* START Source *

Do people say double ewe oh double ewe, or just type it?

An acronym is neither an abbreviation nor spelled out letter by letter. Acronyms are pronounced, like radar, laser, and zip (code).

If you spell it out letter by letter then it is an initialism.

Fun fact, Americans tend to favor initialisms over acronyms, where as Europeans tend to favor acronyms, even making pronouncing things Americans would spell out.
 
If you are speaking an acronym letter by letter in place of the words they represent the only way you can use more syllables than the actual words is if there are dou.ble.ewes in the acronym in place of words of two syllables or less. All other letter "names" are just one syllable so the best they can be is a break even.

Do people say double ewe oh double ewe, or just type it?

Dude, how can you get the principle, get this close, and not get the answer?

Wow, just wow!
 
He's real close, in fact. It's starring him in the face.
 
I pronounce the g in gif the same way I do the g in jpg.

Which is to say, with Tim, that I'm not sure I've ever actually spoken the word at all.

(But I would pronounce it with a hard g if I were to.)

So, bigger question: how do you pronounce jpg?

No, what I mean is how does one pronounce jpg?

I pronounced it "jay-peg", as suggested by its four-letter file name, jpeg. The same way that Weird Al pronounces it at about 1:45 in the song It's All About the Pentiums.

GIF I pronounce with a hard G, despite it technically being incorrect. Old habits from before I knew it was supposed to be pronounced with a soft G.

You're not mixing gif with jpg are you?

PNGs do have better image quality than JPGs due to being lossless, but JPGs aren't inherently inferior. For images without crisp gradations such as computer text in them, the difference is rarely noticeable with decent JPG quality, and the JPGs take up considerable less space than PNGs. So they both have their use cases.

* END Source *
* START Data extract *

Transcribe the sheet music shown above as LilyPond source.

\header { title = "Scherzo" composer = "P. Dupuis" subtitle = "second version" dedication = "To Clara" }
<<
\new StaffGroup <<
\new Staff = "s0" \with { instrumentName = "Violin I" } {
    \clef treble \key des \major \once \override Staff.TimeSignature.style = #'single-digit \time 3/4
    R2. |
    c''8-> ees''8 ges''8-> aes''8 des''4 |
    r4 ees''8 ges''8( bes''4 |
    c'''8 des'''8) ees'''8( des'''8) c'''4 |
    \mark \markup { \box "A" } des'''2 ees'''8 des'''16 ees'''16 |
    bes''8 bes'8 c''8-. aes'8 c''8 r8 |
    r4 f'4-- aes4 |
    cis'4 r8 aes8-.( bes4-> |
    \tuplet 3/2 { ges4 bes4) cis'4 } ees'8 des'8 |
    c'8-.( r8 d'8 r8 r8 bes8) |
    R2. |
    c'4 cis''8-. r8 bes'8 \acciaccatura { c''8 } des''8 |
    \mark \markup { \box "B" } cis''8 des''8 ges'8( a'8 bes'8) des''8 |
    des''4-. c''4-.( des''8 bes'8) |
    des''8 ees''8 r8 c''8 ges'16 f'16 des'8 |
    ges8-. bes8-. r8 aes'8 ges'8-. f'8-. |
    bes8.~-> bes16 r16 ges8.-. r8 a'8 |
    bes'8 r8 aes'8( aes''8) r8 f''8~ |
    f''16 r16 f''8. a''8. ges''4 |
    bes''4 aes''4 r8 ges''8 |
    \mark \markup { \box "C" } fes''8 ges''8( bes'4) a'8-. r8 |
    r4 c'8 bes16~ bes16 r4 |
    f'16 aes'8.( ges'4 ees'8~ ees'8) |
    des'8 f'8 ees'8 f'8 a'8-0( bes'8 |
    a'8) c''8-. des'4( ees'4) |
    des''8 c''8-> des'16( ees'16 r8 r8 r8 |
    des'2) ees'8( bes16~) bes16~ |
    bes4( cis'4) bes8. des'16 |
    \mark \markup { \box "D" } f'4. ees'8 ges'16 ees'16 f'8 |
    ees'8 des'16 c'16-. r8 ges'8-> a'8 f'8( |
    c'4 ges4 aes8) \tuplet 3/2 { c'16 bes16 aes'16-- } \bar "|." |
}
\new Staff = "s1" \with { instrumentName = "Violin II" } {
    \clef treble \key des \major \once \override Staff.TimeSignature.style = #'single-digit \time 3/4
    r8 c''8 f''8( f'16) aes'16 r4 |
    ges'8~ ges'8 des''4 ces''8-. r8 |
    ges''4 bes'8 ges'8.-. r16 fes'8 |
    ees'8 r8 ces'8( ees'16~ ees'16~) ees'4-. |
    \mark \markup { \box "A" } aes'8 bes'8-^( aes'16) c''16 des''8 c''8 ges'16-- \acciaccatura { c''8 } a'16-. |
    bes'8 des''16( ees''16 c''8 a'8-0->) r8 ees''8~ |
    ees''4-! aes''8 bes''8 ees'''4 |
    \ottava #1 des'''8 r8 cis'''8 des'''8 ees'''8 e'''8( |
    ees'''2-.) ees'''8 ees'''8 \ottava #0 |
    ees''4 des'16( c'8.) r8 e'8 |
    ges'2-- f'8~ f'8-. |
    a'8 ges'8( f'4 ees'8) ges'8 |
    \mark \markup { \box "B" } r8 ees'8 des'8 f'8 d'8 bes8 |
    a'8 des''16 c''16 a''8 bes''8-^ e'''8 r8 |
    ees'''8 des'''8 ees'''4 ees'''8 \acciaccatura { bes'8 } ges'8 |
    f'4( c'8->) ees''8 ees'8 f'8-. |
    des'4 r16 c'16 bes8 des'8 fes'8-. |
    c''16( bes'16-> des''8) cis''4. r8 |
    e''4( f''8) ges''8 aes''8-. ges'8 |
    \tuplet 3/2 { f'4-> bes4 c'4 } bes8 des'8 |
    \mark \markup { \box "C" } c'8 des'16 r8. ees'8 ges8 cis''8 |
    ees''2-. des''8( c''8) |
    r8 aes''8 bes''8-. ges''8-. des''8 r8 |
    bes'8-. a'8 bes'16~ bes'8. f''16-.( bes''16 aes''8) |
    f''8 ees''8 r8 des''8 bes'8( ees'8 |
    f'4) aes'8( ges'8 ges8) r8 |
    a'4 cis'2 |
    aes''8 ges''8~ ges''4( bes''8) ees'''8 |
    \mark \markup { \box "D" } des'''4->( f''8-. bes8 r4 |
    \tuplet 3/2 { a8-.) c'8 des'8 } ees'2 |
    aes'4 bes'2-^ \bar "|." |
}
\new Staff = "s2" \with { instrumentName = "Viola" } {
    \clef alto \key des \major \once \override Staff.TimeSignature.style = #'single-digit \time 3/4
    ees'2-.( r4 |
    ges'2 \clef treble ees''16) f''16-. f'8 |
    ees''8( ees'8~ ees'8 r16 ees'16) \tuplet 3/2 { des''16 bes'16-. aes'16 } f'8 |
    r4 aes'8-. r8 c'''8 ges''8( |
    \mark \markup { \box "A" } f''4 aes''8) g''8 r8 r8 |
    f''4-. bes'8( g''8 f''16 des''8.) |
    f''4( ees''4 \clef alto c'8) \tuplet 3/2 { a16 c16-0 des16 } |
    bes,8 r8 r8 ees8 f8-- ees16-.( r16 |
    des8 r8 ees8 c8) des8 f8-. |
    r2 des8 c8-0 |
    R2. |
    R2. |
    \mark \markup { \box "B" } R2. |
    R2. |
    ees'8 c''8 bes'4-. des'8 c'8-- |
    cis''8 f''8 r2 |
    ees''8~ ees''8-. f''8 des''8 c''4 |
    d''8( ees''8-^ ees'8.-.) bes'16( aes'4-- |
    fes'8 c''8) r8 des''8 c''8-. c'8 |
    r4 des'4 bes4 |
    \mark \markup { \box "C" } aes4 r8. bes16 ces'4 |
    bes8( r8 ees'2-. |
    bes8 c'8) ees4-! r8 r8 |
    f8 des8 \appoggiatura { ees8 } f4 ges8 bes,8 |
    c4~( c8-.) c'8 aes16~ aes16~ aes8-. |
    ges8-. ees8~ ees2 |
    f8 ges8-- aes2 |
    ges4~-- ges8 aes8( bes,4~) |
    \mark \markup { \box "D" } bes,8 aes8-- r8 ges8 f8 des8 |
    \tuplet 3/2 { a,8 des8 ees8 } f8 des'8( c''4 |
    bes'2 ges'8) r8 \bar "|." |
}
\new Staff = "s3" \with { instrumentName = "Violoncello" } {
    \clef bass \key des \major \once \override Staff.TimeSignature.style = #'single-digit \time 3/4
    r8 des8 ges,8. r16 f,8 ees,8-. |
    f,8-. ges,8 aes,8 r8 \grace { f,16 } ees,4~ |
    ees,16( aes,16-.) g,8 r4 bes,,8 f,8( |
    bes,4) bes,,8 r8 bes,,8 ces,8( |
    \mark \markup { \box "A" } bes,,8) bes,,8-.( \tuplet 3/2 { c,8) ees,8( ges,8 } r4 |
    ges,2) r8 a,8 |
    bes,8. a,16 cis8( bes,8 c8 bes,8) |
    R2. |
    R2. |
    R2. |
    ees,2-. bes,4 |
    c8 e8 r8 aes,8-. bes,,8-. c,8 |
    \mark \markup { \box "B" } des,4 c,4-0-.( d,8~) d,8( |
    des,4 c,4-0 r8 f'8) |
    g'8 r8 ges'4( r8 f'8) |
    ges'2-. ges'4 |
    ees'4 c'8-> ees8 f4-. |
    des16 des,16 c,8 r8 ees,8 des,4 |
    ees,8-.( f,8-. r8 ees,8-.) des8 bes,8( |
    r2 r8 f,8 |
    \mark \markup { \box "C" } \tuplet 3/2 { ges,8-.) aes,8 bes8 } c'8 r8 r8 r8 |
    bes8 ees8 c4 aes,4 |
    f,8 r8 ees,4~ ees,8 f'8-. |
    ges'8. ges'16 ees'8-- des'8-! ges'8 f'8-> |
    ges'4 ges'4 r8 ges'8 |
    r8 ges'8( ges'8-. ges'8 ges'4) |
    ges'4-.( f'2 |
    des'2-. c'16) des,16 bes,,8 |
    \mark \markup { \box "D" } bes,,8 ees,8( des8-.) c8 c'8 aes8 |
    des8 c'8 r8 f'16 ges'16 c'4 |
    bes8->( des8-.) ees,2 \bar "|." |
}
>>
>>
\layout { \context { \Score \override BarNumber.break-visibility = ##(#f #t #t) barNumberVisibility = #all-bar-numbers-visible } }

* END Data extract *

[Goal 1]
Reproduce the passage in the discussion of acronyms above, from "An acronym is" up to and including "get the answer?".
[Goal 2]
In the discussion of acronyms above, what is a term called when you spell it out letter by letter?

[Task response 1]
An acronym is neither an abbreviation nor spelled out letter by letter. Acronyms are pronounced, like radar, laser, and zip (code).

If you spell it out letter by letter then it is an initialism.

Fun fact, Americans tend to favor initialisms over acronyms, where as Europeans tend to favor acronyms, even making pronouncing things Americans would spell out.
 
If you are speaking an acronym letter by letter in place of the words they represent the only way you can use more syllables than the actual words is if there are dou.ble.ewes in the acronym in place of words of two syllables or less. All other letter "names" are just one syllable so the best they can be is a break even.

Do people say double ewe oh double ewe, or just type it?

Dude, how can you get the principle, get this close, and not get the answer?

[Task response 2]
An initialism.